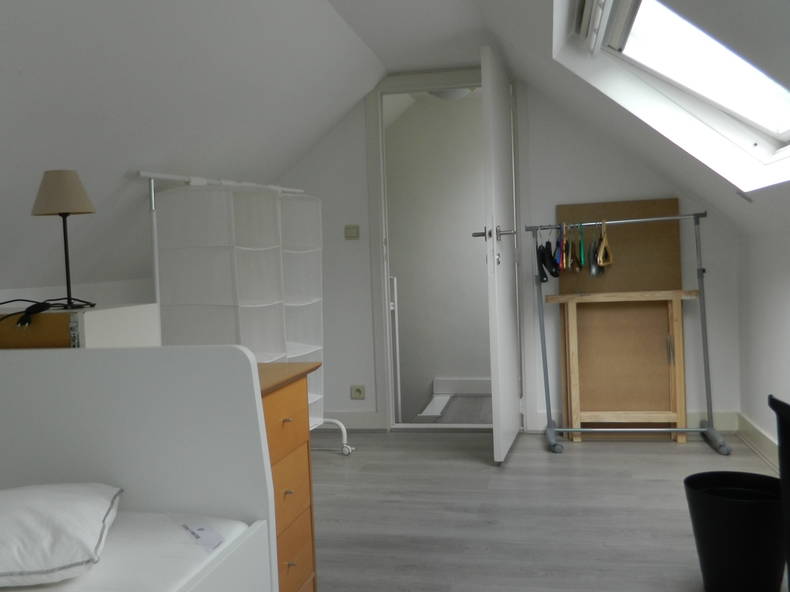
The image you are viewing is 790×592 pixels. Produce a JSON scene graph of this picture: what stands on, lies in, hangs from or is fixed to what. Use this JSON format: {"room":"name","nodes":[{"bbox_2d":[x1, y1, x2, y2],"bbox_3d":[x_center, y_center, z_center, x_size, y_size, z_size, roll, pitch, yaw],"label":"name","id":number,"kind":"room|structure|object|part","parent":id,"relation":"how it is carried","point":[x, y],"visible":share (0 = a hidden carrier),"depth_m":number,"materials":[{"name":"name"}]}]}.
{"room":"bedroom","nodes":[
{"label":"bedroom","id":0,"kind":"room"},
{"bbox_2d":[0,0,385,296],"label":"left sloped ceiling","id":1,"kind":"structure","parent":0,"point":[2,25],"depth_m":2.96,"materials":[{"name":"white paint"}]},
{"bbox_2d":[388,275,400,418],"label":"stair railing","id":2,"kind":"object","parent":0,"point":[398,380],"visible":0.51,"depth_m":6.09,"materials":[{"name":"white metal"}]},
{"bbox_2d":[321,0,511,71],"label":"ceiling","id":3,"kind":"structure","parent":0,"point":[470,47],"depth_m":4.34,"materials":[{"name":"white paint"}]},
{"bbox_2d":[566,0,789,185],"bbox_3d":[1.212,-0.789,2.617,0.795,0.750,0.943,-2,3,14],"label":"skylight window","id":4,"kind":"structure","parent":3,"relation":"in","point":[784,135],"depth_m":3.05,"materials":[{"name":"white"}]},
{"bbox_2d":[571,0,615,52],"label":"window frame","id":5,"kind":"object","parent":4,"relation":"attached to","point":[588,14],"visible":0.95,"depth_m":3.46,"materials":[{"name":"white paint"}]},
{"bbox_2d":[429,87,472,101],"bbox_3d":[0.731,-1.507,6.035,0.379,0.168,0.385,-2,3,14],"label":"hallway ceiling light","id":6,"kind":"object","parent":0,"point":[458,93],"visible":0.49,"depth_m":5.98,"materials":[{"name":"white"}]},
{"bbox_2d":[265,79,743,433],"bbox_3d":[0.824,-0.326,5.209,2.769,2.194,0.181,-2,3,14],"label":"back wall","id":7,"kind":"structure","parent":0,"point":[725,400],"depth_m":5.06,"materials":[{"name":"white paint"}]},
{"bbox_2d":[344,224,359,239],"bbox_3d":[0.034,-0.444,5.352,0.099,0.088,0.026,-2,3,14],"label":"light switch","id":8,"kind":"object","parent":7,"relation":"attached to","point":[350,232],"visible":0.98,"depth_m":5.35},
{"bbox_2d":[320,411,384,429],"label":"baseboard","id":9,"kind":"structure","parent":7,"relation":"attached to","point":[365,417],"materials":[{"name":"white paint"}]},
{"bbox_2d":[350,384,365,399],"bbox_3d":[0.073,0.554,5.434,0.099,0.087,0.021,-2,3,14],"label":"wall socket","id":10,"kind":"object","parent":7,"relation":"attached to","point":[359,392],"visible":0.98,"depth_m":5.43,"materials":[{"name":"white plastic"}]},
{"bbox_2d":[365,67,523,429],"bbox_3d":[0.635,-0.280,5.340,1.047,2.149,0.182,-2,3,14],"label":"door frame","id":11,"kind":"structure","parent":7,"relation":"in","point":[381,234],"depth_m":5.30,"materials":[{"name":"white paint"}]},
{"bbox_2d":[477,46,520,462],"bbox_3d":[0.856,-0.236,4.769,0.144,2.070,0.759,-2,3,14],"label":"door","id":12,"kind":"structure","parent":11,"relation":"attached to","point":[496,286],"depth_m":4.37,"materials":[{"name":"white paint"}]},
{"bbox_3d":[0.778,-0.358,4.559,0.224,0.069,0.143,-2,3,14],"label":"door handle","id":13,"kind":"part","parent":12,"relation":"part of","materials":[{"name":"silver metal"}]},
{"bbox_2d":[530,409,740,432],"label":"baseboard","id":14,"kind":"structure","parent":7,"relation":"attached to","point":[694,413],"depth_m":5.12,"materials":[{"name":"white paint"}]},
{"bbox_2d":[297,427,788,591],"bbox_3d":[0.477,0.943,3.325,2.808,0.138,5.541,-2,3,14],"label":"floor","id":15,"kind":"structure","parent":0,"point":[591,446],"depth_m":3.60,"materials":[{"name":"grey laminate"}]},
{"bbox_2d":[0,302,160,348],"bbox_3d":[-0.879,0.096,2.633,0.490,0.164,0.411,-2,3,14],"label":"white cabinet","id":16,"kind":"object","parent":15,"relation":"on","point":[98,312],"visible":0.23,"depth_m":2.45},
{"bbox_2d":[0,297,92,326],"bbox_3d":[-0.913,0.014,2.520,0.322,0.076,0.356,-2,3,14],"label":"power cable","id":17,"kind":"object","parent":16,"relation":"on","point":[33,305],"visible":0.98,"depth_m":2.46,"materials":[{"name":"black plastic"}]},
{"bbox_2d":[31,170,95,308],"bbox_3d":[-0.837,-0.187,2.576,0.194,0.412,0.193,-2,3,14],"label":"table lamp","id":18,"kind":"object","parent":16,"relation":"on","point":[61,189],"visible":0.99,"depth_m":2.53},
{"bbox_3d":[-0.847,-0.331,2.584,0.193,0.129,0.179,-2,3,14],"label":"lampshade","id":19,"kind":"part","parent":18,"relation":"part of","materials":[{"name":"beige fabric"}]},
{"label":"lamp stem","id":20,"kind":"part","parent":18,"relation":"part of","materials":[{"name":"black metal"}]},
{"bbox_2d":[0,346,276,591],"bbox_3d":[-0.969,0.616,1.236,1.131,0.880,2.098,-2,3,14],"label":"bed","id":21,"kind":"object","parent":15,"relation":"on","point":[180,362],"visible":0.94,"depth_m":2.11,"materials":[{"name":"white wood"}]},
{"bbox_2d":[1,509,251,591],"bbox_3d":[-0.997,0.674,1.272,1.151,0.210,2.012,-2,3,14],"label":"mattress","id":22,"kind":"object","parent":21,"relation":"in","point":[102,562],"visible":0.63,"depth_m":1.79,"materials":[{"name":"white fabric"}]},
{"bbox_2d":[0,482,122,587],"bbox_3d":[-0.724,0.487,1.854,0.468,0.164,0.527,-3,3,-5],"label":"pillow","id":23,"kind":"object","parent":22,"relation":"on","point":[66,513],"visible":0.99,"depth_m":1.73,"materials":[{"name":"white fabric"}]},
{"bbox_2d":[181,521,224,552],"bbox_3d":[-0.327,0.520,1.954,0.065,0.021,0.159,-5,4,-33],"label":"tag","id":24,"kind":"object","parent":22,"relation":"on","point":[200,529],"visible":0.98,"depth_m":1.93,"materials":[{"name":"white paper"}]},
{"bbox_2d":[139,170,353,453],"bbox_3d":[-0.441,0.125,4.214,0.444,1.467,1.399,-1,3,28],"label":"clothes rack","id":25,"kind":"object","parent":15,"relation":"on","point":[152,194],"visible":0.61,"depth_m":3.96,"materials":[{"name":"white"}]},
{"bbox_2d":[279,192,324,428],"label":"storage rack","id":26,"kind":"object","parent":25,"relation":"hanging from","point":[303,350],"visible":0.31,"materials":[{"name":"white fabric"}]},
{"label":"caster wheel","id":27,"kind":"part","parent":25,"relation":"part of","materials":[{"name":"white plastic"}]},
{"bbox_2d":[256,360,321,591],"bbox_3d":[-0.415,0.603,2.585,0.558,0.771,0.618,-2,3,14],"label":"drawer cabinet","id":28,"kind":"object","parent":15,"relation":"on","point":[280,446],"visible":0.24,"depth_m":2.56,"materials":[{"name":"brown wood"}]},
{"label":"drawer","id":29,"kind":"part","parent":28,"relation":"part of","materials":[{"name":"wood"}]},
{"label":"drawer pull","id":30,"kind":"part","parent":28,"relation":"part of","materials":[{"name":"silver metal"}]},
{"bbox_2d":[549,288,690,443],"bbox_3d":[1.555,0.355,4.901,0.636,0.814,0.244,-2,3,14],"label":"wooden table","id":31,"kind":"object","parent":15,"relation":"on","point":[574,397],"visible":0.97,"depth_m":4.86,"materials":[{"name":"brown wood"}]},
{"bbox_2d":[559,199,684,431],"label":"brown board","id":32,"kind":"object","parent":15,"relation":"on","point":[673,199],"visible":0.58,"depth_m":4.97,"materials":[{"name":"brown wood"}]},
{"bbox_2d":[528,212,730,453],"bbox_3d":[1.527,0.160,4.740,0.917,1.234,0.436,-2,3,14],"label":"clothes rack","id":33,"kind":"object","parent":15,"relation":"on","point":[645,219],"visible":0.99,"depth_m":4.72,"materials":[{"name":"silver metal"}]},
{"bbox_2d":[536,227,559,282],"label":"black hanger","id":34,"kind":"object","parent":33,"relation":"hanging from","point":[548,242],"visible":0.87,"depth_m":4.77,"materials":[{"name":"black plastic"}]},
{"bbox_2d":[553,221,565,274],"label":"clothes hanger","id":35,"kind":"object","parent":33,"relation":"hanging from","point":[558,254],"visible":0.79,"depth_m":4.73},
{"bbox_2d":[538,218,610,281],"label":"clothes hangers","id":36,"kind":"object","parent":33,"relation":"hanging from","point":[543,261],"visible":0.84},
{"bbox_2d":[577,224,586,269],"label":"clothes hanger","id":37,"kind":"object","parent":33,"relation":"hanging from","point":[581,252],"visible":0.85,"depth_m":4.73,"materials":[{"name":"teal plastic"}]},
{"bbox_2d":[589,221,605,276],"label":"clothes hanger","id":38,"kind":"object","parent":33,"relation":"hanging from","point":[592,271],"visible":0.92,"depth_m":4.80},
{"bbox_2d":[595,220,613,267],"bbox_3d":[1.411,-0.327,4.722,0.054,0.243,0.408,-1,3,26],"label":"clothes hanger","id":39,"kind":"object","parent":33,"relation":"hanging from","point":[610,261],"visible":0.93,"depth_m":4.69,"materials":[{"name":"brown wood"}]},
{"bbox_2d":[684,471,784,591],"bbox_3d":[1.209,0.714,2.641,0.313,0.331,0.319,-5,4,-34],"label":"trash bin","id":40,"kind":"object","parent":15,"relation":"on","point":[741,531],"visible":0.98,"depth_m":2.55,"materials":[{"name":"black plastic"}]},
{"bbox_2d":[768,394,789,588],"bbox_3d":[1.158,0.577,1.798,0.508,0.716,0.651,-3,3,-1],"label":"black chair","id":41,"kind":"object","parent":15,"relation":"on","point":[789,428],"visible":0.99,"depth_m":1.96,"materials":[{"name":"black"}]},
{"bbox_2d":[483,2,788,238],"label":"right sloped ceiling","id":42,"kind":"structure","parent":0,"point":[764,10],"depth_m":3.65,"materials":[{"name":"white paint"}]},
{"bbox_2d":[735,223,789,474],"bbox_3d":[1.740,0.307,2.742,0.161,1.106,4.313,-2,3,14],"label":"right wall","id":43,"kind":"structure","parent":0,"point":[787,286],"depth_m":4.22,"materials":[{"name":"white paint"}]},
{"bbox_2d":[734,411,780,472],"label":"baseboard","id":44,"kind":"structure","parent":43,"relation":"attached to","point":[764,438],"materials":[{"name":"white paint"}]},
{"label":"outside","id":45,"kind":"structure","parent":0,"visible":0},
{"bbox_2d":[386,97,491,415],"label":"hallway wall","id":46,"kind":"structure","parent":45,"point":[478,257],"depth_m":6.87,"materials":[{"name":"paint"}]},
{"bbox_2d":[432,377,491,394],"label":"hallway baseboard","id":47,"kind":"structure","parent":46,"relation":"attached to","point":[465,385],"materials":[{"name":"white paint"}]},
{"bbox_2d":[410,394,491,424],"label":"hallway floor","id":48,"kind":"structure","parent":45,"point":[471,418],"depth_m":6.07,"materials":[{"name":"wood"}]}
]}

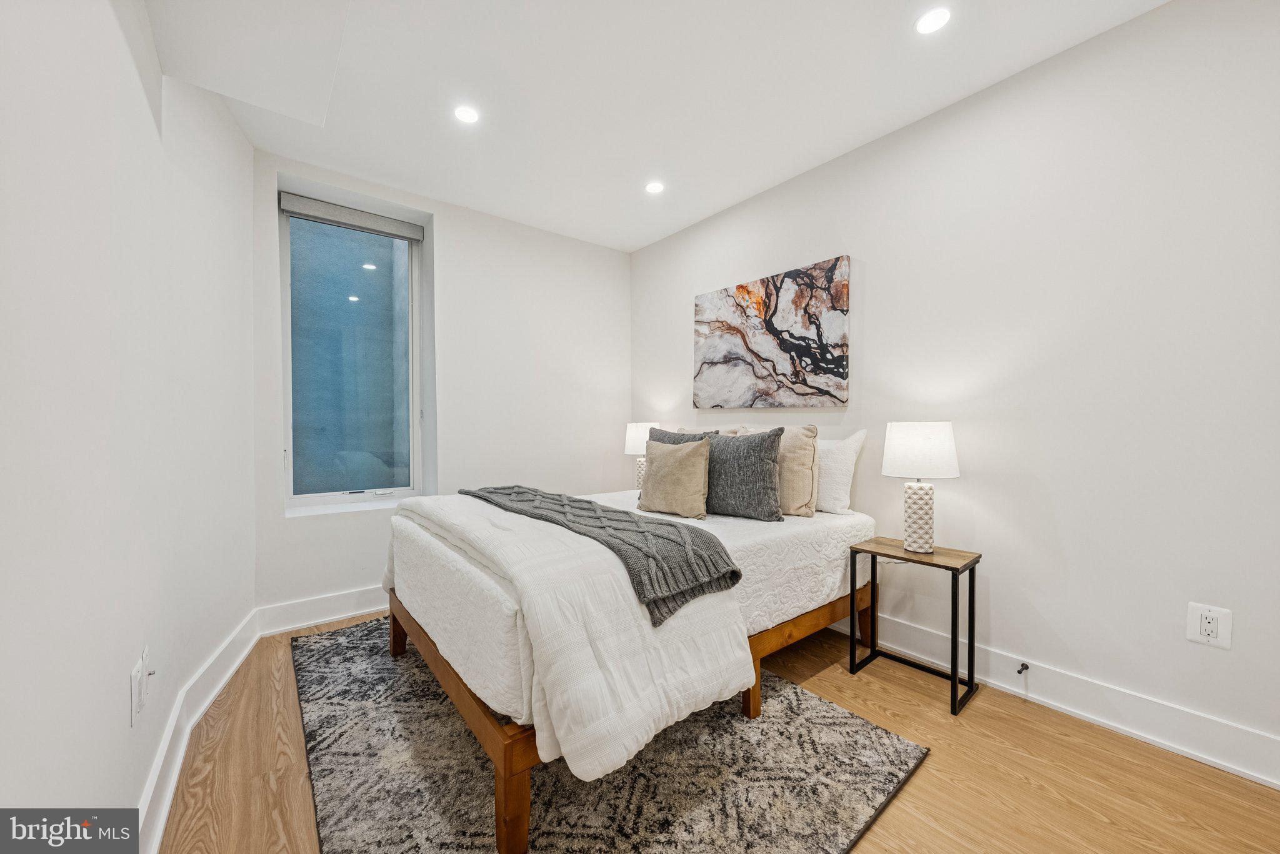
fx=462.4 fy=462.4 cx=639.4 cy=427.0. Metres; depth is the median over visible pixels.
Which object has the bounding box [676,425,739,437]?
beige pillow
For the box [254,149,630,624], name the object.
back wall
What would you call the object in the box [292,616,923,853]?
rug
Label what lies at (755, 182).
ceiling
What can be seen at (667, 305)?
right wall
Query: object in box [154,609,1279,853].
floor
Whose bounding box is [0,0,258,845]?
left wall
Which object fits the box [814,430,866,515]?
white pillow
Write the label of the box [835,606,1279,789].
baseboard
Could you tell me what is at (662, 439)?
gray pillow
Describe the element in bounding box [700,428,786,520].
gray pillow
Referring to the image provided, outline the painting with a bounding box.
[693,255,851,407]
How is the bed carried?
on the rug
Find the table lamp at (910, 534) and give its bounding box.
[881,422,959,554]
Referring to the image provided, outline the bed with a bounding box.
[386,481,874,853]
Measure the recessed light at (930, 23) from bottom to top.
0.005 m
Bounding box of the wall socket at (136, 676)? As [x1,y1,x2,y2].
[129,656,144,726]
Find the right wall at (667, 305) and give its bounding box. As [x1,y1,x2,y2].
[628,0,1279,777]
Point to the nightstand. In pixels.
(952, 599)
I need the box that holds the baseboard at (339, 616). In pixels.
[257,585,388,635]
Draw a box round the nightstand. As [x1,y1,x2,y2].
[848,535,981,715]
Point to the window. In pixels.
(372, 275)
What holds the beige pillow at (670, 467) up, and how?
on the bed
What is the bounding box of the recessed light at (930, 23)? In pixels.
[915,7,951,34]
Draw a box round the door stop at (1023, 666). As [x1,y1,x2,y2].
[1016,661,1029,674]
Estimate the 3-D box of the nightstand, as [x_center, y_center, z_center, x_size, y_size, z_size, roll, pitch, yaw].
[1.210,0.830,2.047,0.316,0.565,0.433,-1,1,-39]
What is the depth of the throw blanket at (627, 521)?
1.63 m
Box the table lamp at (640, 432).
[623,421,659,488]
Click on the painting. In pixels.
(795, 349)
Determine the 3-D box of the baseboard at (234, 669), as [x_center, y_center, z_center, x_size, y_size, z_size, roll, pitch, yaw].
[-1.185,1.064,0.978,0.022,0.143,3.746,0,1,-29]
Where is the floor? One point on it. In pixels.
(1093, 738)
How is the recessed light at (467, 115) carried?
in the ceiling
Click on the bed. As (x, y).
(502, 748)
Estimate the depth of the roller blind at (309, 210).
2.85 m
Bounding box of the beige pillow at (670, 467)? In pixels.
[635,437,711,517]
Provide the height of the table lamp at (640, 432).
0.556 m
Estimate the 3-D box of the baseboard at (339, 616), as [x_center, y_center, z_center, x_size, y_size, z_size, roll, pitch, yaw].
[-1.044,1.031,3.240,2.527,0.142,0.020,-1,1,-39]
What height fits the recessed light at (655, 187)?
0.006 m
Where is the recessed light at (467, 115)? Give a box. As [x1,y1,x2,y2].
[453,105,479,123]
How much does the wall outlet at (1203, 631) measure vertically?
0.128 m
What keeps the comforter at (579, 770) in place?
on the bed
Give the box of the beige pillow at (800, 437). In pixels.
[736,422,819,516]
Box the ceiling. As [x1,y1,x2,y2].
[144,0,1166,253]
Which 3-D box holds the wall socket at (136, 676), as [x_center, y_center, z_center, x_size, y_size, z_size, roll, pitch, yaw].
[-1.320,0.698,1.217,0.010,0.128,0.080,0,1,-31]
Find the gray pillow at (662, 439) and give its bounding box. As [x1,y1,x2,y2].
[646,426,710,446]
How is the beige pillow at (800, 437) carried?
on the bed
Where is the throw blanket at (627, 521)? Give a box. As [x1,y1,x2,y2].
[459,483,741,625]
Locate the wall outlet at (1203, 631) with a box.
[1185,602,1232,649]
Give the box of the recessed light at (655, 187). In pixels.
[644,180,664,193]
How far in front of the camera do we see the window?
2.95 m
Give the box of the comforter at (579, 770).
[382,489,749,788]
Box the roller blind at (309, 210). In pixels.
[278,191,424,241]
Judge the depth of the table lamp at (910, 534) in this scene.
1.97 m
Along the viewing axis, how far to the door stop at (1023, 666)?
1.90 m
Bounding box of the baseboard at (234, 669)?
[135,608,262,853]
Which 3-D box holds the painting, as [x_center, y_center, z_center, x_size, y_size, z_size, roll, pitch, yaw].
[0.763,-0.532,2.925,0.036,0.813,1.131,-1,1,-39]
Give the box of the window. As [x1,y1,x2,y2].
[278,194,426,510]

━━━━

> _WHAT TO WORK ON_
The line with "Give the box of the beige" through the last line of the data: write these out exactly, and no others.

> _ANSWER BELOW_
Give the box of the beige pillow at (800, 437). In pixels.
[736,422,819,516]
Box the ceiling. As [x1,y1,x2,y2].
[144,0,1166,253]
Which 3-D box holds the wall socket at (136, 676), as [x_center, y_center, z_center, x_size, y_size, z_size, roll, pitch, yaw].
[-1.320,0.698,1.217,0.010,0.128,0.080,0,1,-31]
Find the gray pillow at (662, 439) and give its bounding box. As [x1,y1,x2,y2].
[646,426,710,446]
How is the beige pillow at (800, 437) carried?
on the bed
Where is the throw blanket at (627, 521)? Give a box. As [x1,y1,x2,y2].
[459,483,741,625]
Locate the wall outlet at (1203, 631) with a box.
[1185,602,1232,649]
Give the box of the recessed light at (655, 187). In pixels.
[644,180,664,193]
How far in front of the camera do we see the window?
2.95 m
Give the box of the comforter at (579, 770).
[382,489,749,788]
Box the roller blind at (309, 210). In pixels.
[278,191,424,241]
Judge the depth of the table lamp at (910, 534) in this scene.
1.97 m
Along the viewing axis, how far to the door stop at (1023, 666)?
1.90 m
Bounding box of the baseboard at (234, 669)?
[135,608,262,853]
Which 3-D box holds the painting, as [x_center, y_center, z_center, x_size, y_size, z_size, roll, pitch, yaw].
[0.763,-0.532,2.925,0.036,0.813,1.131,-1,1,-39]
Give the box of the window. As [x1,y1,x2,y2].
[278,194,426,510]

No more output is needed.